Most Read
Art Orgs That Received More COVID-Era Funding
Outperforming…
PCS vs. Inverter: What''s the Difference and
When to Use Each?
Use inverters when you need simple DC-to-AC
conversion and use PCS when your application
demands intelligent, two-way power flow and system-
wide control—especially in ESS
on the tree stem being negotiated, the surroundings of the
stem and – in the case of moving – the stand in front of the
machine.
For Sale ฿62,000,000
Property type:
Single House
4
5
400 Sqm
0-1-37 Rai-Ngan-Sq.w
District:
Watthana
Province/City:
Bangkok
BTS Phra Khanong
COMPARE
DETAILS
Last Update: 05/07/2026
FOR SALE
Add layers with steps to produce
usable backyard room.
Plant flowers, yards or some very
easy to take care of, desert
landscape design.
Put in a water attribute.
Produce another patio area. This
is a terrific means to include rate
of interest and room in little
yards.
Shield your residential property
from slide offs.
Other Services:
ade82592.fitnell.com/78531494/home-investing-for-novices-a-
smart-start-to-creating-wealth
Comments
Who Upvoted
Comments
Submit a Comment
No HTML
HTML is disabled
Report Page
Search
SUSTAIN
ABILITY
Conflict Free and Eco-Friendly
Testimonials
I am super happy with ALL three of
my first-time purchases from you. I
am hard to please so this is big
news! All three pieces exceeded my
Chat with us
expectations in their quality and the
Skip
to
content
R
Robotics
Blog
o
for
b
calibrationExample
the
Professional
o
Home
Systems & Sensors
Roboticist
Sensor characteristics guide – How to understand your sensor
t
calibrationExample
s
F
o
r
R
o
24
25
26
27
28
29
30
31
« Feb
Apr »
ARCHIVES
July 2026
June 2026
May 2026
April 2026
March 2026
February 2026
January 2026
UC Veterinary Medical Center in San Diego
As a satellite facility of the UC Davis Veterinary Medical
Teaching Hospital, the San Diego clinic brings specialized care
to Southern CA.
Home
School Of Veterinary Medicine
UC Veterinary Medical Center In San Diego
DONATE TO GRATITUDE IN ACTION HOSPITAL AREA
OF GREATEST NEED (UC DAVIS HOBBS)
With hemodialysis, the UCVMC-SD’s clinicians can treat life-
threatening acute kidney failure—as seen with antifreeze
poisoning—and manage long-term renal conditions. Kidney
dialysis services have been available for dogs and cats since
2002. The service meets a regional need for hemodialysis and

• • • • •

### ASSIGNMENT
Note how many lines of the listing above include the word "three", and respond with that number only.

### EXPECTED OUTPUT
2